The breakdown in Kathleen’s family began when she failed to respect the authority of her son and daughter-in-law as parents. Decisions about child rearing, from pacifiers to potty training, bedtime to discipline, belong to the parents.

A grandparent who crosses the boundary and begins to co-parent creates the proverbial three-legged race, leaving the grandchild confused about the person who is in the position of authority. The question becomes, “Who’s raising this child?” Eventually, the child will use the confusion to his advantage, manipulating situations to get what he wants.

As Cavin Harper says in his book Courageous Grandparenting, “Our role as grandparents is to walk as allies and help the parents of our grandchildren become the best parents they can be.”

Trespass 2: Grandparents who enable.

Betty Lou’s grandson wants to attend an outdoor concert with his high school buddies, but he is scheduled to work delivering pizzas. Betty Lou, in her misguided attempt to be a loving and sympathetic grandmother, forges a work excuse for him. With the stroke of her pen, she not only commits a crime, but also gives her grandson permission to do likewise.

Jesus warns us, “Things that cause people to sin are bound to come, but woe to that person through whom they come. It would be better for him to be thrown into the sea with a millstone tied around his neck than for him to cause one of the little ones to sin” (Luke 17:1-2).

Trespass 3: Grandparents who buy love.

Dave and Brenda enter the checkout line of a superstore, their shopping cart laden with expensive toys and electronics—everything on their grandchildren’s Christmas list and more. They flash a credit card without considering the cost; after all, nothing is too good for their grandchildren.

With each scan of a barcode, Dave and Brenda buy into the cultural lie that God created us to be open wallets or “fun factories” for our grandchildren.

We cannot help but ask if Dave and Brenda are buying their grandchildren’s love—and at what cost? Are they unintentionally teaching their grandchildren to place monetary values on love and self-worth?

Trespass 4: Grandparents who allow themselves to be taken for granted.

Tom heaves a sigh as he lifts the last bag of groceries onto the kitchen counter. He and his wife have been running a rent-free boarding house since their daughter and her two children moved in with them. Tom and his wife share the responsibilities—cooking meals, cleaning house, doing laundry, and caring for the little ones—while their daughter chats on Facebook. Tom suspects she is pregnant again.
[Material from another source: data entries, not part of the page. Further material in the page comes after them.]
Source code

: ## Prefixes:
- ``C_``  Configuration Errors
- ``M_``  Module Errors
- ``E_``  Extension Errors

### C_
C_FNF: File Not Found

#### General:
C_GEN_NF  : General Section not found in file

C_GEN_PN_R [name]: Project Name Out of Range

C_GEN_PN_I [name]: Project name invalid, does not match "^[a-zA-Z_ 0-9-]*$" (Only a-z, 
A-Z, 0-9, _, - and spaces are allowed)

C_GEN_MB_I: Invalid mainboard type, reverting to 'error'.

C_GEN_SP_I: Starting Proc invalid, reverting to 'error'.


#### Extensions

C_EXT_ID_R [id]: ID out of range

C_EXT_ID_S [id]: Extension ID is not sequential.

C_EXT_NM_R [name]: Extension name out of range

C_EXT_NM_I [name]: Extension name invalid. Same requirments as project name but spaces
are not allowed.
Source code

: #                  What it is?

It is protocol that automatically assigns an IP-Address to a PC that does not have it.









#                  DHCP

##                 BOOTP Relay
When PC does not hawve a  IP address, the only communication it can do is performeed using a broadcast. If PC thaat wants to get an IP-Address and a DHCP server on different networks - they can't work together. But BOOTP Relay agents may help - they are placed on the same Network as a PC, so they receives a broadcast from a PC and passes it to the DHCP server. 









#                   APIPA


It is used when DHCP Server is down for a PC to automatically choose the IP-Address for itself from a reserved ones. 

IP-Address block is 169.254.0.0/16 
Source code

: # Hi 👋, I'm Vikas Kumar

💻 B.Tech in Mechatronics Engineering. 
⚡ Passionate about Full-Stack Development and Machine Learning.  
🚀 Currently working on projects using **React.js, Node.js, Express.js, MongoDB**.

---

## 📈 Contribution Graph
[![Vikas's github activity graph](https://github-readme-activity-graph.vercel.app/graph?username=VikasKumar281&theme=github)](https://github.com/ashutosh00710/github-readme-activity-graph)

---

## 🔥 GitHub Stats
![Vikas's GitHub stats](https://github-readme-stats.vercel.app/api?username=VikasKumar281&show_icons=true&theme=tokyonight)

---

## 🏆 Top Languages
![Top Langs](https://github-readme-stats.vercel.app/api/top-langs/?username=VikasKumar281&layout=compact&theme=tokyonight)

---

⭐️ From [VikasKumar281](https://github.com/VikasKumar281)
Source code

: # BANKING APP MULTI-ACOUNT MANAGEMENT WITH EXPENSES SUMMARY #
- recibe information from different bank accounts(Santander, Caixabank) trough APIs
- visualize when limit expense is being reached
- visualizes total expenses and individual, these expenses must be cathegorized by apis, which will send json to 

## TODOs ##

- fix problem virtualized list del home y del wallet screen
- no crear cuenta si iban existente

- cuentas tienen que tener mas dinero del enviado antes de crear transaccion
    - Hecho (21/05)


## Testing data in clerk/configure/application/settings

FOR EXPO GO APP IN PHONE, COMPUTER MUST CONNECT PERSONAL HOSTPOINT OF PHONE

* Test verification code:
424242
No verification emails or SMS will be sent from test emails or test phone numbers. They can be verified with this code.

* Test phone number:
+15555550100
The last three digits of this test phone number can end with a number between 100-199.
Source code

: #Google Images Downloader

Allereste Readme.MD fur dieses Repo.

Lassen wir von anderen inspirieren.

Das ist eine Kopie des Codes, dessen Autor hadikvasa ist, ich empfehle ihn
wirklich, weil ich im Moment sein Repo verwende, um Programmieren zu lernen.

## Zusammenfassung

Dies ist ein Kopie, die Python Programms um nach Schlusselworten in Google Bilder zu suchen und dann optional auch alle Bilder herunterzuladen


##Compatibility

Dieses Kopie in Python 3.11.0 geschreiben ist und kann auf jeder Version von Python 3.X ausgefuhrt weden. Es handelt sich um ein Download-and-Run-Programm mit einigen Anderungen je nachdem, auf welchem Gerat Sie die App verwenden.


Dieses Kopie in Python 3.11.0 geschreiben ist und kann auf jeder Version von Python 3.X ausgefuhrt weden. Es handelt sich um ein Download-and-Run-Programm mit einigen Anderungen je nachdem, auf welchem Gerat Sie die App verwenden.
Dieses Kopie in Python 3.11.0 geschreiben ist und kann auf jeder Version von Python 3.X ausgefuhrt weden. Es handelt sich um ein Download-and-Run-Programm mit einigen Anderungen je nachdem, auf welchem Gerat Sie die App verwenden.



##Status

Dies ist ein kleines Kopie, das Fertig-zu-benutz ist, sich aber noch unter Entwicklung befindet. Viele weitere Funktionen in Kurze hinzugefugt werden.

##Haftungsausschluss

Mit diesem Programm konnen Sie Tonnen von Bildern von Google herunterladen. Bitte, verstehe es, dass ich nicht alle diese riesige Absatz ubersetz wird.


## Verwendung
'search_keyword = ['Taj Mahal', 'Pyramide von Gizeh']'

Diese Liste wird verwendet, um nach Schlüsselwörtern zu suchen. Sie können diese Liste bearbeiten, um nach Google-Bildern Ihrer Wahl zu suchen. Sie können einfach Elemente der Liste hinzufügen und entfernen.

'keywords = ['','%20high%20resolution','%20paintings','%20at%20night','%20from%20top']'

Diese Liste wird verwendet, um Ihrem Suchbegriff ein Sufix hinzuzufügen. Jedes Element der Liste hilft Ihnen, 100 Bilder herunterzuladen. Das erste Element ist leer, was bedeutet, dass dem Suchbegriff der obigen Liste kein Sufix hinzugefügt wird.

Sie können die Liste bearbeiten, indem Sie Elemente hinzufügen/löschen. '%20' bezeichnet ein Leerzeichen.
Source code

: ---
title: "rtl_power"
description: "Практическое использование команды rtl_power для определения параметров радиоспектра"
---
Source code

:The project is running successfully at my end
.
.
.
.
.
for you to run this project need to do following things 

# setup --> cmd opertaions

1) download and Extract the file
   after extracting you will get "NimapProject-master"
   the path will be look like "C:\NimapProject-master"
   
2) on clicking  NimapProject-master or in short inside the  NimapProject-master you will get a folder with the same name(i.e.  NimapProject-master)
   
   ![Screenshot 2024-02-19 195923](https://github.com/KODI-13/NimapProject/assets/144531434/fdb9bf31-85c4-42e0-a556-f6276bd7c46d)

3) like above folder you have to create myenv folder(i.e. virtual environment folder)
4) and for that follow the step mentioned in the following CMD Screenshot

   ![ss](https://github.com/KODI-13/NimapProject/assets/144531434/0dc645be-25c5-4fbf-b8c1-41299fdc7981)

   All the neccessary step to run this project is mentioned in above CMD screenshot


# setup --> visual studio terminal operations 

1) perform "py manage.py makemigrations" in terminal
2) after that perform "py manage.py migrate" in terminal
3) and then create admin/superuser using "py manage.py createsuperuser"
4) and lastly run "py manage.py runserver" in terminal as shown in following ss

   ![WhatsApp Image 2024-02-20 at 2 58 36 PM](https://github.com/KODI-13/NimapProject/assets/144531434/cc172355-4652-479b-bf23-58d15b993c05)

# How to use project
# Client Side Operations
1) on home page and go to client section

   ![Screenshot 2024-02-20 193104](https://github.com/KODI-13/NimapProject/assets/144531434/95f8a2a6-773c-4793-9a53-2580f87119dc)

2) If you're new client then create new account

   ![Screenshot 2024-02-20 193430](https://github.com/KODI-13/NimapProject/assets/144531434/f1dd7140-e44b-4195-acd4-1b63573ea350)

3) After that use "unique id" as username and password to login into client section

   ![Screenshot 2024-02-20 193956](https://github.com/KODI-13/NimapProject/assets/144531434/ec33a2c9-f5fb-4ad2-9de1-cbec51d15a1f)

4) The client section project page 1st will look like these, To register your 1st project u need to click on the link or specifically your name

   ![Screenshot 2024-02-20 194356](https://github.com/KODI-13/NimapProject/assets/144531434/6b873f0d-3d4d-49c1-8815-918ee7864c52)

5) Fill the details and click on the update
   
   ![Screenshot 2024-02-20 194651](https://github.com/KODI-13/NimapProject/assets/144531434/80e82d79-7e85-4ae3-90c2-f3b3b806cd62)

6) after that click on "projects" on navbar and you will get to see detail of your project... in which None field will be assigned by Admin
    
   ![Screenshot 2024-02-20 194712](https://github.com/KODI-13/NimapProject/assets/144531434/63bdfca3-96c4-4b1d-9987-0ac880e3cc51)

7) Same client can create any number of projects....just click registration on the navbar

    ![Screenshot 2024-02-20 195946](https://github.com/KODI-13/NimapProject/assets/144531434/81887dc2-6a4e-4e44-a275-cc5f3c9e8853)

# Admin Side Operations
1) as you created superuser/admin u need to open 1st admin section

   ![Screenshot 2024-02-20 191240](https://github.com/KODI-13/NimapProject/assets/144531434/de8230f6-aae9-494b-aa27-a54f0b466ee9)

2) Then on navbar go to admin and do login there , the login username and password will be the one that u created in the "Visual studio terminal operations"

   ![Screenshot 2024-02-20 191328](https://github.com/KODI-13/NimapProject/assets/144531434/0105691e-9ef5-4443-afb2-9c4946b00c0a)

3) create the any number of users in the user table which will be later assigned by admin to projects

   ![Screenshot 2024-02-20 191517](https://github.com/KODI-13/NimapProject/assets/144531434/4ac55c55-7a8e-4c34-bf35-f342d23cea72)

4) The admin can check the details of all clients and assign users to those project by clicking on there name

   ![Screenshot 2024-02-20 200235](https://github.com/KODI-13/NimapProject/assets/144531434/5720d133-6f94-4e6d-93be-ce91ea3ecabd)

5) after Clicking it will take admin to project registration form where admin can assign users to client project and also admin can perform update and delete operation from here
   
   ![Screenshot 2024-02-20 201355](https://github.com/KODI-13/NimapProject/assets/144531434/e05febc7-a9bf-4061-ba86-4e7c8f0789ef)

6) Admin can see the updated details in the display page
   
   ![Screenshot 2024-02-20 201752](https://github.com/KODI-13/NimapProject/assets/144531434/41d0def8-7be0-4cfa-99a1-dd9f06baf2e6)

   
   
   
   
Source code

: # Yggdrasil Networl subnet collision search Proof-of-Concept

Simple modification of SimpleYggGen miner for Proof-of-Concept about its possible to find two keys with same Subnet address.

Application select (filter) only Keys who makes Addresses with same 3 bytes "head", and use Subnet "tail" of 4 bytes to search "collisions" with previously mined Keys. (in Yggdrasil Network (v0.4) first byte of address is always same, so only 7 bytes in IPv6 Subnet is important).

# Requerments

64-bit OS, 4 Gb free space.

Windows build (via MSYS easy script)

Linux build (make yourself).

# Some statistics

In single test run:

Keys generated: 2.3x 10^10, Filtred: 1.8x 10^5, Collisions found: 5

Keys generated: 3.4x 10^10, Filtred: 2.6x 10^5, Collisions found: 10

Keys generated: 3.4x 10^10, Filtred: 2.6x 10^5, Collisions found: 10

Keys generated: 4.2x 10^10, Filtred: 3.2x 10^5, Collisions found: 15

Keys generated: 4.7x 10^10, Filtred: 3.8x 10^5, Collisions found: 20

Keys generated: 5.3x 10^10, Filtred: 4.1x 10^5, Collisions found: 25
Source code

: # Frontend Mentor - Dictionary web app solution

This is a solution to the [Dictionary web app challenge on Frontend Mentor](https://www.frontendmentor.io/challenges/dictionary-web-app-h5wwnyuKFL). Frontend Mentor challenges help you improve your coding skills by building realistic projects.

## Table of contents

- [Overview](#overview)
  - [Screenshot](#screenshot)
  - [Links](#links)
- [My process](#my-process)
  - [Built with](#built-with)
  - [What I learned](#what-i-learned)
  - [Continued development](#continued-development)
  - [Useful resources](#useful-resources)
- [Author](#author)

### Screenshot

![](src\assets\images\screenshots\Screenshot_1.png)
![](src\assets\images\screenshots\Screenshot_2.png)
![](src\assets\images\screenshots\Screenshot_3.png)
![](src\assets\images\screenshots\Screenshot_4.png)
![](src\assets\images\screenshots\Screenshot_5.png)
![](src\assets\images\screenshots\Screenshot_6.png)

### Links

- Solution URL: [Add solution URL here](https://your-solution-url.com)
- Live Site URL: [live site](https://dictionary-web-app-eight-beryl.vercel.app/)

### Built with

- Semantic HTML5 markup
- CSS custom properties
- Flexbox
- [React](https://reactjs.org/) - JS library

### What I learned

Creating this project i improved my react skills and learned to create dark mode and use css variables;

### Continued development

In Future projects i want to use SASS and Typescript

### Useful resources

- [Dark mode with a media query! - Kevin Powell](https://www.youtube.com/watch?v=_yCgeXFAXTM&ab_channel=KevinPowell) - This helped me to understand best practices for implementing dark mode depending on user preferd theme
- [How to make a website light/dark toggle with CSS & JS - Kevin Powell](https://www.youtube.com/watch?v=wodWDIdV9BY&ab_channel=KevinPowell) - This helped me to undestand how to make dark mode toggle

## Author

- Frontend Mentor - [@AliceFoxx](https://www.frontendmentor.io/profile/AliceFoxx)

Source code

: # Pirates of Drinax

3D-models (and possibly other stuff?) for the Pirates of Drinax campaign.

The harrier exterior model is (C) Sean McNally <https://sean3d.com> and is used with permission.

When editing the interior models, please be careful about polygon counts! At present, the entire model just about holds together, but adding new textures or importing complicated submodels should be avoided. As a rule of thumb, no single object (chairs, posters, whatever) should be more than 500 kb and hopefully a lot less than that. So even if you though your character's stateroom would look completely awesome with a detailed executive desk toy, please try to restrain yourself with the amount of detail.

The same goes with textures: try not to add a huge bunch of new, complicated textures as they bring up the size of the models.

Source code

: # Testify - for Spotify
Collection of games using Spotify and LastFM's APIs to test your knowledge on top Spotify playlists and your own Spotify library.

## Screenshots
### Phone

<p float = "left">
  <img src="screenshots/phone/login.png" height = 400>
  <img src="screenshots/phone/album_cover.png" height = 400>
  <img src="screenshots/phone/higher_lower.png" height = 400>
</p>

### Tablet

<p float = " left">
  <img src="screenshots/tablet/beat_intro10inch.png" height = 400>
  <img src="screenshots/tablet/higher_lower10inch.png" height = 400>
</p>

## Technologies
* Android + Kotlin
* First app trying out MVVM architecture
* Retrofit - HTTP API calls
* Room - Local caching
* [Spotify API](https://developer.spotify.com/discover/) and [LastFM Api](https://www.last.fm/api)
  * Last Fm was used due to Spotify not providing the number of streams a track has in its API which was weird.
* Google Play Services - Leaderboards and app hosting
Tom believes his daughter is taking advantage of their hospitality. He thinks she should assume household responsibilities or find a job and pay rent. His wife, however, fears if they make these demands, their daughter will leave with the grandchildren.

Tom and his wife are being offered a mulligan. They failed to teach their daughter responsibility when she was a child, but they now have the opportunity to fix their mistake. They need to ask her to share the workload, pay rent, or both. They need to model and establish boundaries for the sake of their daughter, themselves, and their grandchildren.

God seeks honest, hard work from all of us. “Those who work their land will have abundant food, but those who chase fantasies have no sense” (Proverbs 12:11). “A sluggard’s appetite is never filled, but the desires of the diligent are fully satisfied” (Proverbs 13:4).

Pray more, say less

Scripture commands us to pass on a legacy of faith to future generations—not to co-parent, enable, or entertain our grandchildren. The only time we have permission to trespass across boundaries is when the physical, emotional, or moral safety of our grandchildren is threatened.

But there is one thing that we can always do. Lillian Penner, author of Grandparenting with a Purpose, suggests that we say less and pray more. After all, the gift of prayer—wearing calluses on our knees on behalf of our grandchildren and their parents—comes without boundaries.